16 yo son in room all day? Normal?

Anonymous
Anonymous wrote:At least your son is getting up, leaving the house, and being around people even if he isn’t making friends with them. OP’s kid is holed up in his room all day. Not normal.


Not true---I am OP. You are overboard and making up stuff. To clarify, my rising JR is a volunteer EMS in training for a local fire department and socializes and learns with others there a number of whom attend his HS (do you know how much work --both academically and otherwise that takes?) and he loves it; is almost an Eagle Scout (just needs to finish ES project)--has his life badge which is a step below Eagle; went to Scout camp in another state for a week by train and hung with scout friends; soccer; swims, he has sport friends; has tutor for math and Spanish; got learners permit last week; has gone on several local college tours this summer; is taking the hour long zoom presentations offered by MCPS and he Princeton Review about developing a college lists; the common application a few times a week. And, he plays games in his room a lot. He does some things with the other EMS volunteers; otherwise, does not hang with friends live --sees them at sports; scouts, school. Not really outside of that.

If you reread my initial post my question is about the time he spends in his room when he is home; I would like to see him more; he basically comes out to eat and we watch a show together several times a week. A friend just shared some games she plays with her teen. I will see if I can get some game play in there; otherwise I am gonna leave him be.

You all can resume arguing amongst yourselves now. Sorry I posted to begin with. Should really know better by now. LOL.
Anonymous
Anonymous wrote:
Anonymous wrote:
Anonymous wrote:I only have 1 child, a 16 yo son. He rarely comes from his room other than to eat and say good morning. I would like him to spend some time out of his room other than eating meals. Is this normal? How do you engage a son at this age?

He does volunteer work that he enjoys about 12 hours a week; plays soccer twice a week; has an online tutor; is attending hour long sessions on how to prepare for college (which I signed him up for) so he's not inside and playing games and mindless youtube videos all day. He does not see any friends live, but texts and snapchats them daily too. We watch a show together a few nights a week, at my suggestion.

Will someone please reality check me? What is reasonable?
Do you have expectations that your teen not be in room all day?
If so, what do you expect? How do you engage?

TIA.



OP, your son who is "in his room all day":
-volunteers 12 hrs/week
-plays soccer twice a week
-has an online tutor
-attends hour-long college prep classes
-watches a show with you multiple times a week

(Sincerely) what would you like him to do?

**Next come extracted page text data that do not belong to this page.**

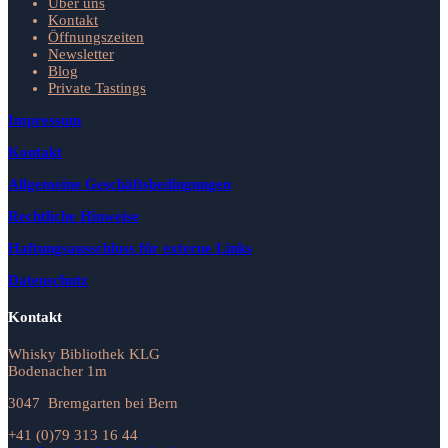
Über uns
Kontakt
Öffnungszeiten
Newsletter
Blog
Private Tastings
Impressum
Kontakt
Allgemeine Geschäftsbedingungen
Rechtliche Hinweise
Haftungsausschluss für externe Links
Datenschutz
Kontakt
Whisky Bibliothek KLG
Bodenacher 1m
3047 Bremgarten bei Bern
+41 (0)79 313 16 44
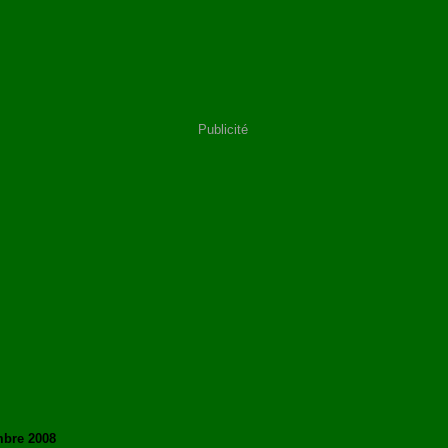
Publicité
mbre 2008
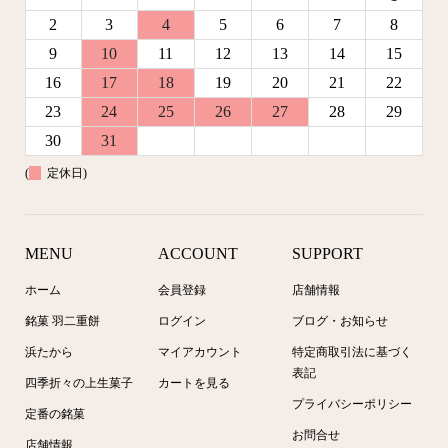
2
3
4
5
6
7
8
9
10
11
12
13
14
15
16
17
18
19
20
21
22
23
24
25
26
27
28
29
30
31
(
定休日)
MENU
ACCOUNT
SUPPORT
ホーム
会員登録
店舗情報
銘菓 羽二重餅
ログイン
ブログ・お知らせ
浜たから
マイアカウント
特定商取引法に基づく
表記
四季折々の上生菓子
カートを見る
プライバシーポリシー
定番の銘菓
お問合せ
店舗情報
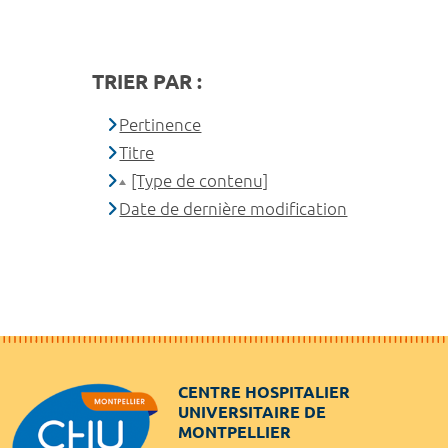
TRIER PAR :
Pertinence
Titre
[Type de contenu]
Date de dernière modification
CENTRE HOSPITALIER
UNIVERSITAIRE DE
MONTPELLIER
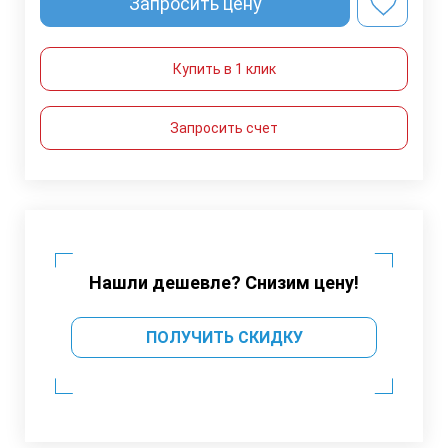
Запросить цену
Купить в 1 клик
Запросить счет
Нашли дешевле? Снизим цену!
ПОЛУЧИТЬ СКИДКУ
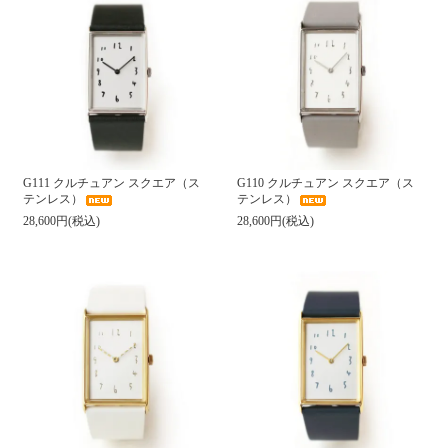
G111 クルチュアン スクエア（ス
G110 クルチュアン スクエア（ス
テンレス）
テンレス）
28,600円(税込)
28,600円(税込)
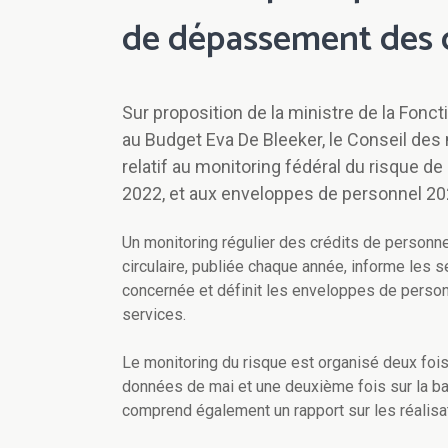
de dépassement des c
Sur proposition de la ministre de la Fonct
au Budget Eva De Bleeker, le Conseil des 
relatif au monitoring fédéral du risque 
2022, et aux enveloppes de personnel 20
Un monitoring régulier des crédits de personne
circulaire, publiée chaque année, informe les s
concernée et définit les enveloppes de personn
services.
Le monitoring du risque est organisé deux fois
données de mai et une deuxième fois sur la 
comprend également un rapport sur les réalisa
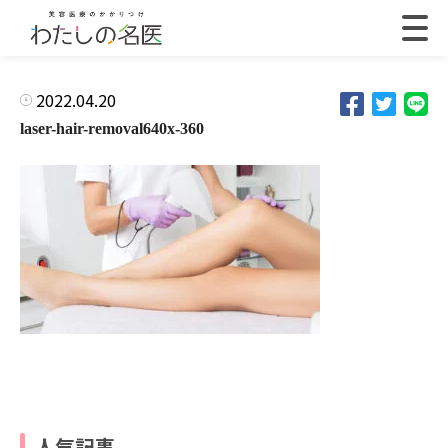
2022.04.20
laser-hair-removal640x-360
人気記事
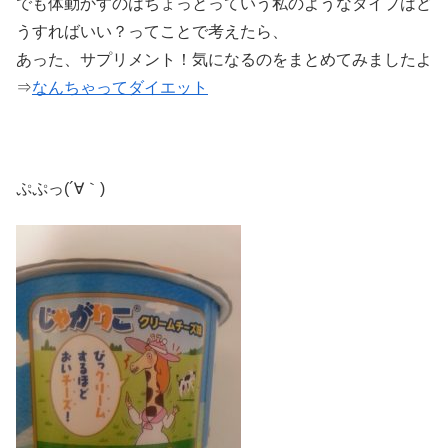
でも体動かすのはちょっとっていう私のようなタイプはど
うすればいい？ってことで考えたら、
あった、サプリメント！気になるのをまとめてみましたよ
⇒
なんちゃってダイエット
ぷぷっ(´∀｀)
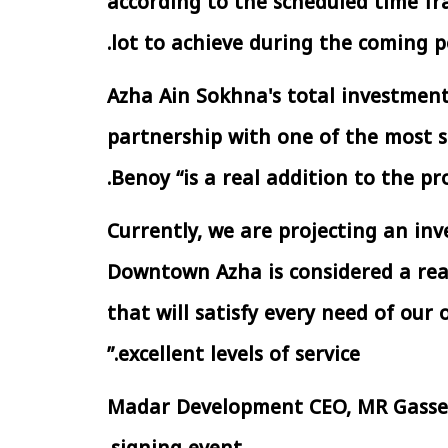
according to the scheduled time fr
الإجراءات الخاصة
الرئيس السيسي: تداعيات خطيرة على
سية بطرح وحدات
الاقتصاد العالمي وأسعار الوقود حال
lot to achieve during the coming pe
إيجار للمواطنين
استمرار الأزمة في الشرق الأوسط
30 مارس 2026 05:06 م
Azha Ain Sokhna's total investment
partnership with one of the most st
Benoy “is a real addition to the pro
Currently, we are projecting an inv
Downtown Azha is considered a real
that will satisfy every need of our 
excellent levels of service.”
Madar Development CEO, MR Gasser 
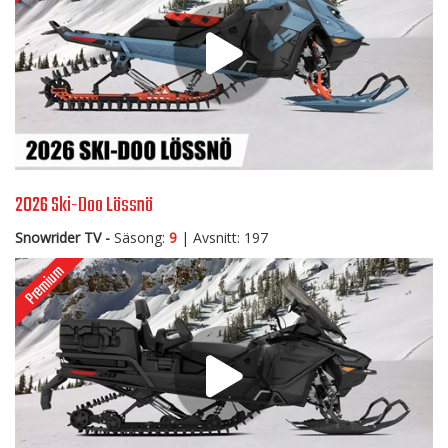
2026 Ski-Doo Lössnö
Snowrider TV -
Säsong:
9
| Avsnitt: 197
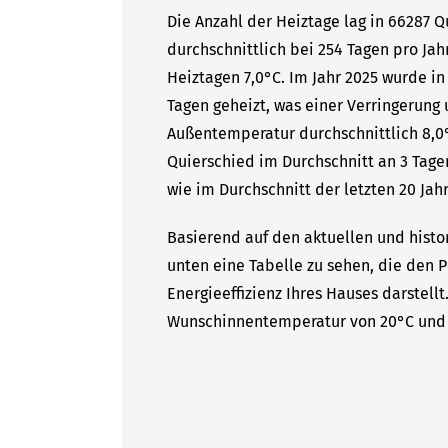
Die Anzahl der Heiztage lag in 66287 
durchschnittlich bei 254 Tagen pro Ja
Heiztagen 7,0°C. Im Jahr 2025 wurde i
Tagen geheizt, was einer Verringerung 
Außentemperatur durchschnittlich 8,0°
Quierschied im Durchschnitt an 3 Tage
wie im Durchschnitt der letzten 20 Jahr
Basierend auf den aktuellen und histo
unten eine Tabelle zu sehen, die den P
Energieeffizienz Ihres Hauses darstell
Wunschinnentemperatur von 20°C und 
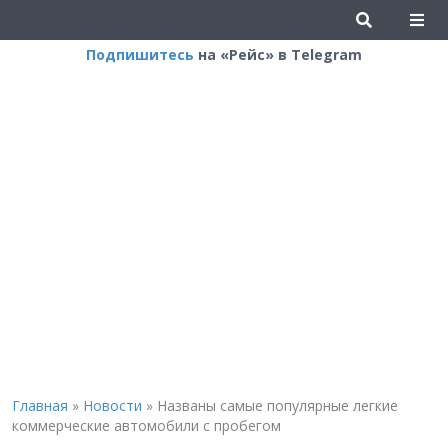
Подпишитесь
на «Рейс» в Telegram
Главная
»
Новости
»
Названы самые популярные легкие
коммерческие автомобили с пробегом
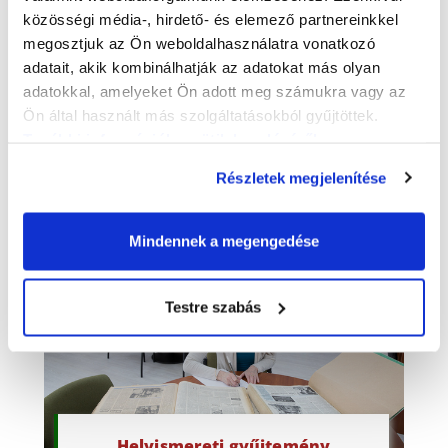
közösségi média-, hirdető- és elemező partnereinkkel
megosztjuk az Ön weboldalhasználatra vonatkozó
adatait, akik kombinálhatják az adatokat más olyan
adatokkal, amelyeket Ön adott meg számukra vagy az
Ön által használt más szolgáltatásokból gyűjtöttek.
Olvasószolgálat
(Kisfaludy Károly Könyvtár)
További információk a sütik kezeléséről
.
Részletek megjelenítése
Kisfaludy Károly Könyvtár
Mindennek a megengedése
Testre szabás
Helyismereti gyűjtemény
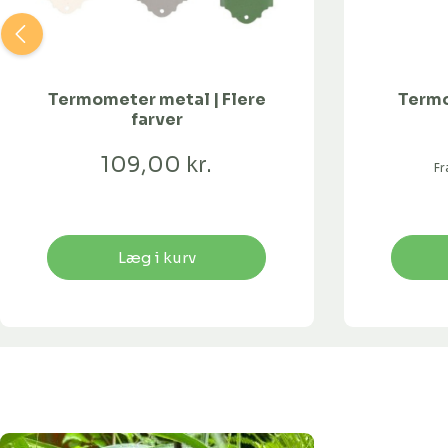
Termometer metal | Flere
Termo
farver
109,00 kr.
F
Læg i kurv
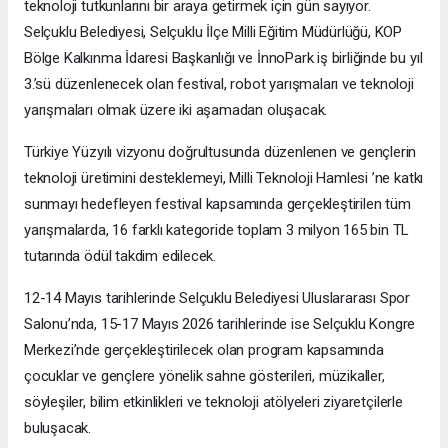
teknoloji tutkunlarını bir araya getirmek için gün sayıyor.
Selçuklu Belediyesi, Selçuklu İlçe Milli Eğitim Müdürlüğü, KOP
Bölge Kalkınma İdaresi Başkanlığı ve İnnoPark iş birliğinde bu yıl
3.’sü düzenlenecek olan festival, robot yarışmaları ve teknoloji
yarışmaları olmak üzere iki aşamadan oluşacak.
Türkiye Yüzyılı vizyonu doğrultusunda düzenlenen ve gençlerin
teknoloji üretimini desteklemeyi, Milli Teknoloji Hamlesi ’ne katkı
sunmayı hedefleyen festival kapsamında gerçekleştirilen tüm
yarışmalarda, 16 farklı kategoride toplam 3 milyon 165 bin TL
tutarında ödül takdim edilecek.
12-14 Mayıs tarihlerinde Selçuklu Belediyesi Uluslararası Spor
Salonu’nda, 15-17 Mayıs 2026 tarihlerinde ise Selçuklu Kongre
Merkezi’nde gerçekleştirilecek olan program kapsamında
çocuklar ve gençlere yönelik sahne gösterileri, müzikaller,
söyleşiler, bilim etkinlikleri ve teknoloji atölyeleri ziyaretçilerle
buluşacak.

Let's look at the numbers...
There are 168 hours in a week. Let's say he sleeps for 9 hours per day, so subtract 64 hours per week. We're now at 105 hours of time per week.
- volunteers 12 hours
- soccer 4 or 5 hours ?
- online tutor 3 or 4 hours ?
- college prep classes 1 hour per week ?
- watches some shows with parent 5 hours ?
- eats with family 8 to 10 hours?
So 37 hours of "things" in total. So 105 available hours minus 37 is 68 remaining hours.

Basically, he is in his room for about 10 hours every day. Yeah, that seems concerning to me.


You've left out showering dressing, meals, using the toilet, and a lot of other normal activities everyone does.
Anonymous
OP- You posted that he doesn't see any of his friends live. That's not normal. Does he want to? Do they want to get together? Do they get together and hang out during the school year?
Anonymous
My son just turned 17 and has a summer job that takes up 32hrs of his week. He then goes to the gym, which probably consumes another 8hrs. He socializes a small amount, but is very tired because he’s also writing his college essays and getting his requirements down for the schools he wants to apply to. We don’t have TVs/ computers in any of our bedrooms so this eliminates that.

If he were not working and not working out, not sure what he’s do all day since most all of his friends also have jobs.

Not sure how people can stand having teens lay around the house all summer without making an income.
Anonymous
Anonymous wrote:My 16 year old son works at the pool with other teens/early 20s kids. He also take a summer course at the community college. But he never hangs out with friends. He says he stays in touch online.

He's definitely introverted. I thought the summer job would be a great way to make more friends but not at all. We even live in a walkable/bikeable town and there's a commuter train stop within walking distance to our house.

I'm not so concerned about him staying in his room, but I do think teen years are important
for developing social skills. Many talk of an "epidemic of loneliness" among Americans. If you're not making friends in high school, how will you fare in later years?

I did not have many friends in high school at all. I have a gigantic group of friends as an adult. High school sucked for me and the girls were horrible. I’m 45 and next month and going away with 15 other women for a women’s beach week. Friendships as an adult can’t even compare to the horrible drama of the teen years.